It is the Group's policy to maintain a strong capital base so as to maintain
investor, creditor and market confidence and to sustain the development of the
business.
In respect of equity, the Board has decided that, in order to maximise
flexibility in the near term with regards to a number of inorganic growth
opportunities under review, not to return any cash by way of a dividend at
this time.
The Board is committed to keeping this policy under review and to evaluating
alternative methods of returning cash to shareholders when appropriate.
The objective of Group Share Schemes is to encourage employee share ownership
and to link employee's remuneration to the performance of the Company. It is
not designed as a means of managing capital.
In respect of cash and borrowings, the Board regularly monitors the ratio of
net debt to LTM Reported EBITDA((1)), as part of covenant compliance (the
objective is to keep this figure below 3.0), the working capital requirements
and forecasted cash flows, however no minimum or maximum ratios are set
outside of covenant compliance.
(1) LTM EBITDA is the last twelve months historic Reported EBITDA excluding IFRS
16.
Based on this analysis, the Board determines the appropriate return to equity
holders whilst ensuring sufficient capital is retained within the Group to
meet its strategic objectives, including but not limited to, acquisition
opportunities.
These capital management policies have remained unchanged from the prior year.
13. ACQUISITIONS
i. On 16 May 2022 the Group acquired the entire share capital of leading
Danish sport retailer Sportmaster Danmark ApS ('Sportmaster') for cash
consideration of £0.9m which is deemed to be the fair value of the
consideration. The acquisition will help to grow the Group's retail presence
in Denmark. At the date of acquisition, included within Borrowings was £15.3m
owed by Sportmaster Danmark ApS to its parent company Sportmaster Operations
PTE. Ltd. As part of the transaction, a debt transfer took place which
transferred this loan to the Group which becomes the new lender and the fair
value adjustment against borrowings relates to this. The fair value adjustment
to intangible assets, property, plant & equipment assets, and inventory
relates to management's assessment of the price that would be paid for the
acquired assets in an orderly transaction between market participants at the
acquisition date. The asset and liability values at acquisition are detailed
below. Due to the recent timings of the acquisition and the availability of
information, the fair values attributable to the assets and liabilities
acquired are provisional. The acquisition accounting will be finalised as part
of the FY23 Annual Report.
Sportmaster Book Value Fair Value adjustment Provisional fair values
(£m)
(£m)
(unaudited)
(£m)
Property, plant and equipment 23.2 (5.0) 18.2
Intangible assets 2.4 (2.4) -
Inventories 19.8 3.1 22.9
Cash and cash equivalents 2.1 - 2.1
Trade and other receivables 9.2 - 9.2
Trade and other payables (22.9) - (22.9)
Borrowings (22.3) 15.3 (7.0)
Lease liability (21.6) - (21.6)
Provisions (2.3) - (2.3)

→ Information given:

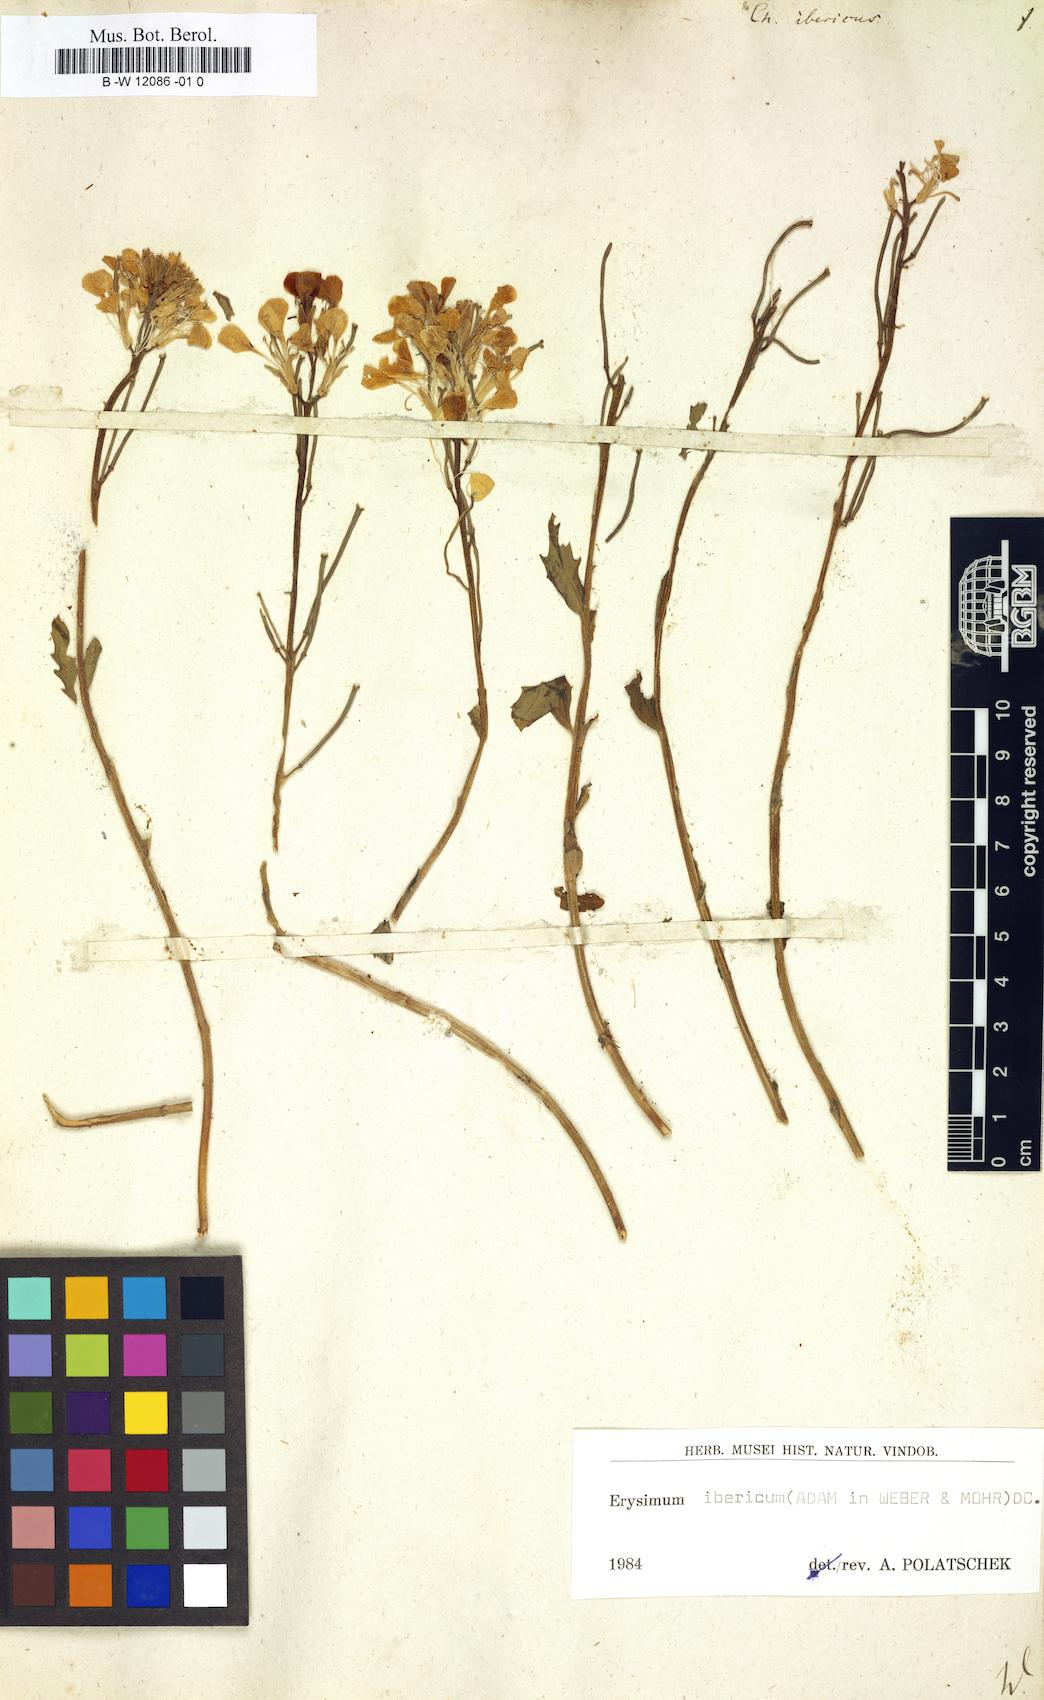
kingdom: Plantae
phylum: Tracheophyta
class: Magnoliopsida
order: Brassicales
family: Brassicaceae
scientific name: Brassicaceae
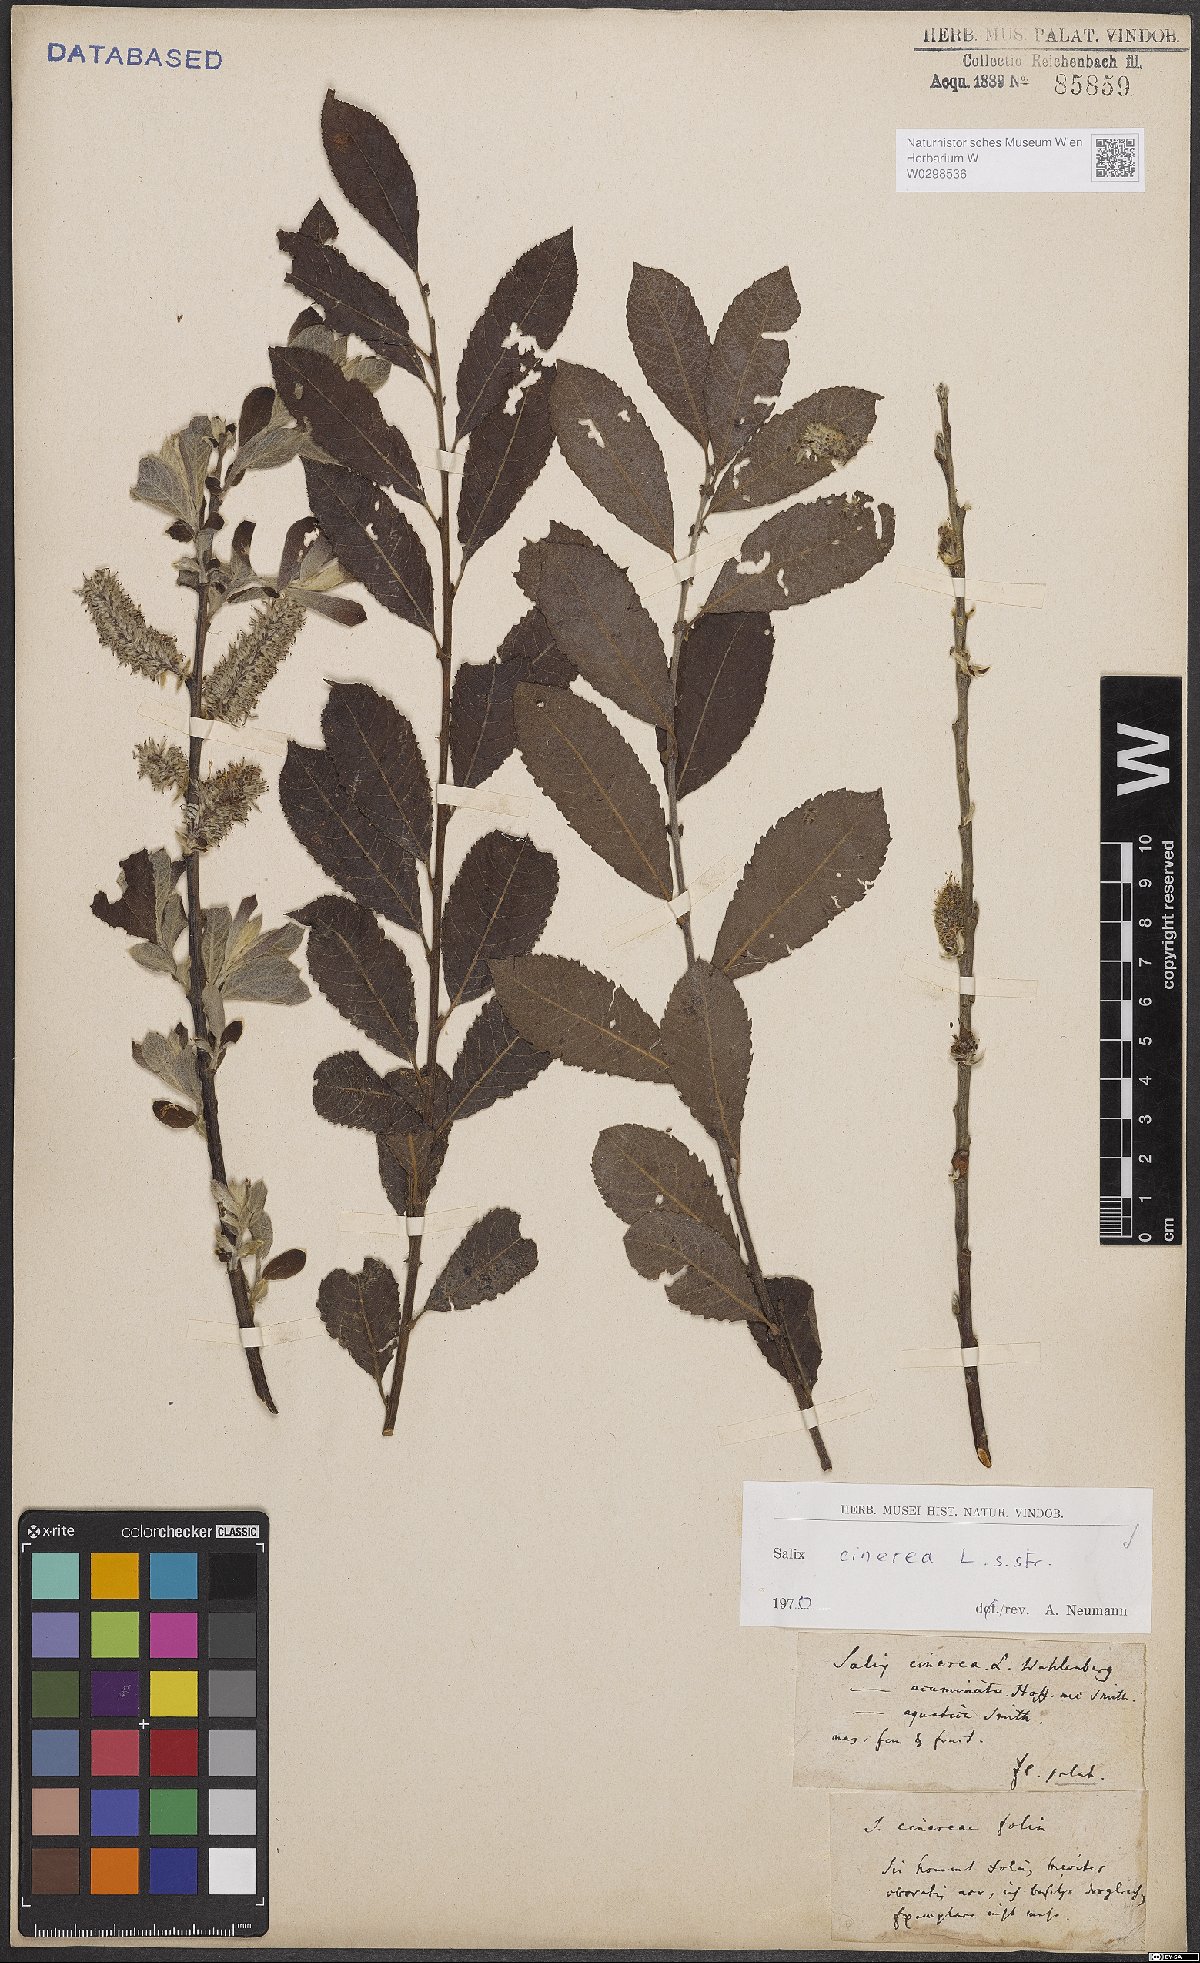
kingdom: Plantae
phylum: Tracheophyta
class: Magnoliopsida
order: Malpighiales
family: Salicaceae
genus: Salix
...
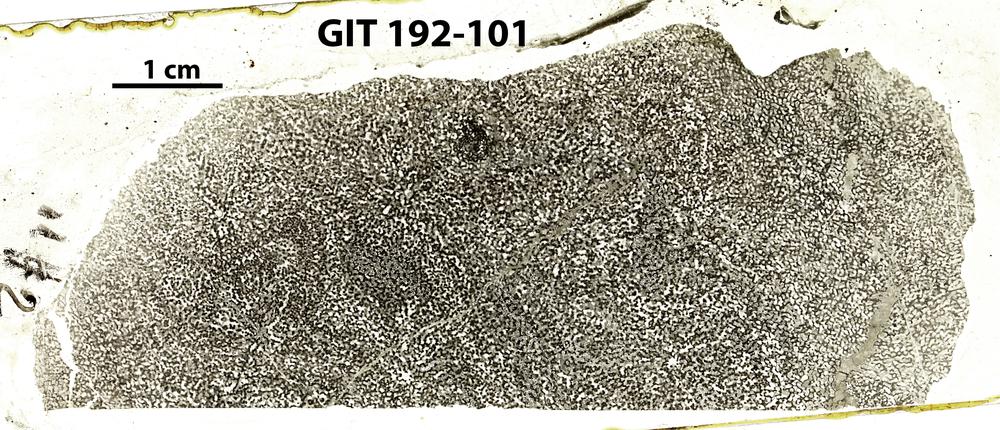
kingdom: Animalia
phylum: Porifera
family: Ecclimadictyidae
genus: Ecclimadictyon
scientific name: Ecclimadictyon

→ Tasks to perform:
**1)** According to the financial report excerpt, what ratio does the Board aim to keep net debt to LTM Reported EBITDA below?
**2)** In the Sportmaster table of the financial report excerpt, which line items show a fair value adjustment other than a dash?
**3)** Write the next part of the financial report excerpt, picking up after its last line.
The material in the two blocks is separate from the financial report excerpt.

→ Answers to each task:
**1)** 3.0

**2)**
- Property, plant and equipment: (5.0)
- Intangible assets: (2.4)
- Inventories: 3.1
- Borrowings: 15.3

**3)**
Goodwill - 2.3 2.3
Net (liabilities) / assets acquired (12.4) 13.3 0.9
ii. On 1 June 2022 the Group acquired certain intellectual property,
freehold property and inventory of the online women's fashion retailer
Missguided Limited (in administration), Mennace Limited (in administration)
and Missguided (IP) Limited for £30.8m which is deemed to be the fair value
of the consideration. The acquisition will add additional expertise to the
Group's digital women's fashion offering. The fair value adjustments to
intangible assets, property, plant & equipment, and inventory relates to
management's assessment of the price that would be paid for the acquired
assets in an orderly transaction between market participants at the
acquisition date. The asset and liability values at acquisition are detailed
below. The intangible assets acquired relate to the IP/Brand. Due to the
recent timings of the acquisition and the availability of information, the
fair values attributable to the assets and liabilities acquired are
provisional. The acquisition accounting will be finalised as part of the FY23
Annual Report.
Missguided Book Value Fair Value adjustment Provisional fair values
(£m)
(£m)
(unaudited)
(£m)
Property, plant and equipment 4.4 1.6 6.0
Intangible assets - 11.7 11.7
Inventories 17.0 (12.2) 4.8
Goodwill - 8.3 8.3
Net assets acquired 21.4 9.4 30.8
iii. On 28 July 2022 the Group acquired the entire share capital of online
fashion retailer I Saw It First Limited for cash consideration of £1. At the
date of acquisition, I Saw It First Limited owed £13.0m to its shareholders.
As part of the transaction, a debt transfer took place which transferred this
loan to the Group which becomes the new lender and the fair value adjustment
against borrowings relates to this. The asset and liability values at
acquisition are detailed below. Due to the recent timings of the acquisition
and the availability of information, the fair values attributable to the
assets and liabilities acquired are provisional. The acquisition accounting
will be finalised as part of the FY23 Annual Report.
I Saw It First Book Value Fair Value adjustment Provisional fair values
(£m)
(£m)
(unaudited)
(£m)
Property, plant and equipment 0.7 - 0.7
Inventories 5.0 - 5.0
Cash and cash equivalents 1.8 - 1.8
Trade and other receivables 1.2 - 1.2
Trade and other payables (9.2) - (9.2)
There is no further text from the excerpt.